• [Exercises]
(1) In the AutoHotKey article below, condense the paragraph beginning "AutoHotKey has no interface to speak of" into a short bulleted list that keeps its main facts.
(2) Write a few more paragraphs that continue the AutoHotKey article below, starting right after its final sentence.

Pressing buttons isn't particularly good for you. Jane Jetson knew it as early as 1962, and your friendly neighborhood orthopedic surgeon would be hard-pressed to argue with her today. Problem is, you can't very well answer your daily deluge of e-mails without typing, and as if to add insult to injury, odds are you're pretty much typing the same thing again and again.
AutoHotKey has no interface to speak of; you use only a plain text editor (for example, Notepad) to write your scripts, and then save them with the AHK filename extension. But since AHK files are more configuration files than procedural scripts, you can double-click an AHK file right away to load it and leave it running in the background while you work on other things. Then when you press one of the hotkey (or "hotstring") combinations defined by the AHK file in memory, AutoHotKey does the rest.
Global Autocorrect
Are your annoying texting habits creeping into other parts of your life? Use AutoHotKey hotstrings (Figure 2) to automatically expand abbreviations as you type, no matter what program you're using. Here, the double-colon mark goes before and after the abbreviation.
Without changing the way you type, "btw" instantaneously becomes "By the way," "fubar" becomes "[fouled] up beyond all recognition," and "kissoff" becomes "Thank you for your suggestion; it has been forwarded to the appropriate department for review." AutoHotKey is even smart enough to ignore incidental abbreviations buried in other words, so "atmosphere" doesn't become "at the momentosphere."

• [Data extracts]
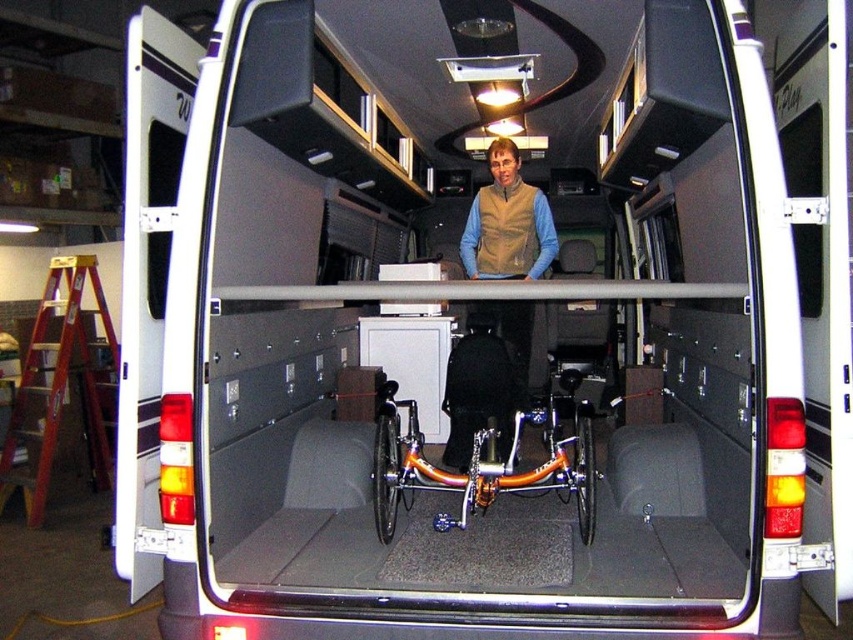
Question: Which point is farther to the camera?

Choices:
 (A) (492, 364)
 (B) (521, 248)
 (C) (68, 312)
 (D) (550, 474)

Answer: (C)

Question: Is red wood ladder at left above matte black wheelchair at center?

Choices:
 (A) yes
 (B) no

Answer: (B)

Question: Which point is farther from the camera taking this photo?

Choices:
 (A) (437, 472)
 (B) (483, 273)
 (C) (91, 403)
 (D) (509, 426)

Answer: (C)

Question: Does red wood ladder at left appear over matte black wheelchair at center?

Choices:
 (A) no
 (B) yes

Answer: (A)

Question: Can you confirm if red wood ladder at left is smaller than orange metallic bicycle at center?

Choices:
 (A) yes
 (B) no

Answer: (B)

Question: Which point appears closest to the camera in this image?

Choices:
 (A) (74, 305)
 (B) (532, 417)
 (C) (485, 419)

Answer: (B)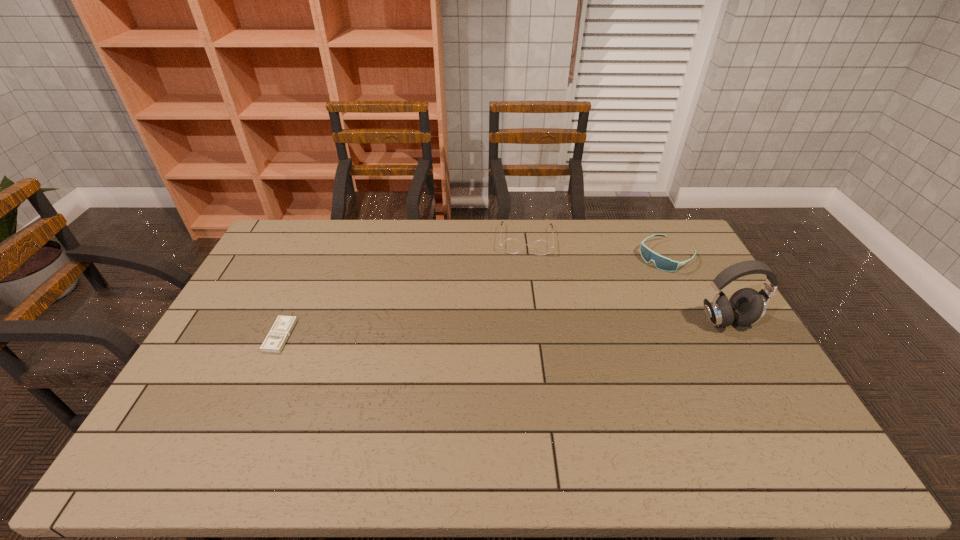
The image size is (960, 540). What are the coordinates of `vacant space on the desktop that is between the shortest object and the tallest object and is positioned on the front-facing side of the goggles` in the screenshot? It's located at (567, 326).

Image resolution: width=960 pixels, height=540 pixels. In order to click on vacant space on the desktop that is between the leftmost object and the headset and is positioned on the front-facing side of the second object from left to right in this screenshot , I will do `click(525, 327)`.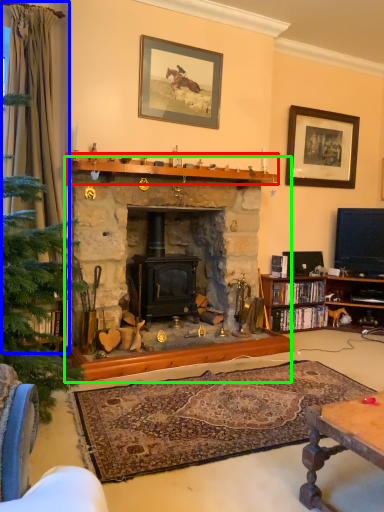
Question: Which object is positioned closest to mantle (highlighted by a red box)? Select from curtain (highlighted by a blue box) and fireplace (highlighted by a green box).

Choices:
 (A) curtain
 (B) fireplace

Answer: (B)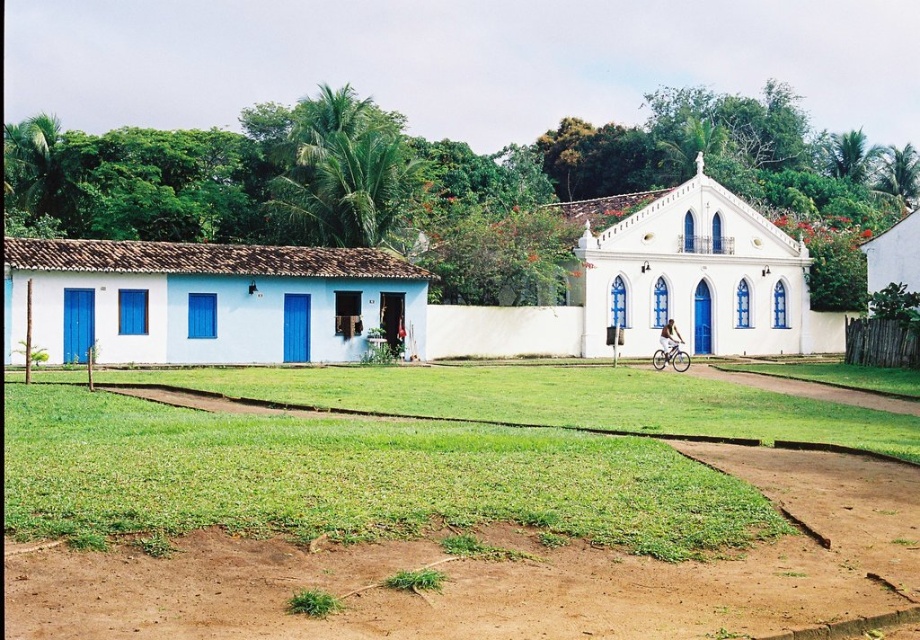
You are standing at the edge of the green grass at center and want to reach the white smooth chapel at center. Which direction should you move in to get there?

To reach the white smooth chapel at center from the green grass at center, you should move upwards since the green grass at center is located below the white smooth chapel at center.

You are planning to install a fence between the green grass at center and the white smooth chapel at center. The fence requires a minimum of 15 meters of space between the two landmarks to be installed properly. Based on the scene, will the fence be able to be installed correctly?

• [Outputs by task]
(1)
- AutoHotKey has essentially no interface. Scripts are written in a plain text editor such as Notepad and saved with the AHK extension.
- AHK files work more like configuration files than procedural scripts. Double-clicking one loads it, and it keeps running in the background.
- When you press a hotkey or "hotstring" combination defined in the loaded file, AutoHotKey carries out the action.

(2)
You can also carry out a sequence of commands from a single hotkey, as long as you end the sequence with the "return" keyword (Figure 3). The flexible (albeit sometimes confusing) scripting language lets you simulate mouse clicks, read and write text files, display balloon-tip messages, override Windows' default keystroke combinations, control speaker volume, change the opacity/transparency of windows, and more. You can even "compile" your scripts into standalone EXE files and then run them on other PCs without having to install the full AutoHotKey package. Nearly everyone will need to peruse the enormous help file to accomplish any of this, however. AutoHotKey also has an active forum that provides, among other things, sample scripts and community support.
What AutoHotKey lacks, though, is context awareness. If you want to personalize a canned email reply spit out by an AutoHotKey script, you'll have to do it by hand. But here's a tip: If you need a more personalized touch and you happen to use Mozilla Thunderbird, try the QuickText extension (extensions.hesslow.se/extension/4/Quicktext/), which can grab names and other cues from your outgoing message and use them in your reply. So, instead of "Dear Customer," your canned response could automatically begin, "Dear Miss Teschmacher."
The beauty of AutoHotKey, though, is that it can be used anywhere. If you're able to use the same shortcuts in Gmail, Excel, Photoshop, and World of Warcraft, it might finally be worth your time to write a macro or two.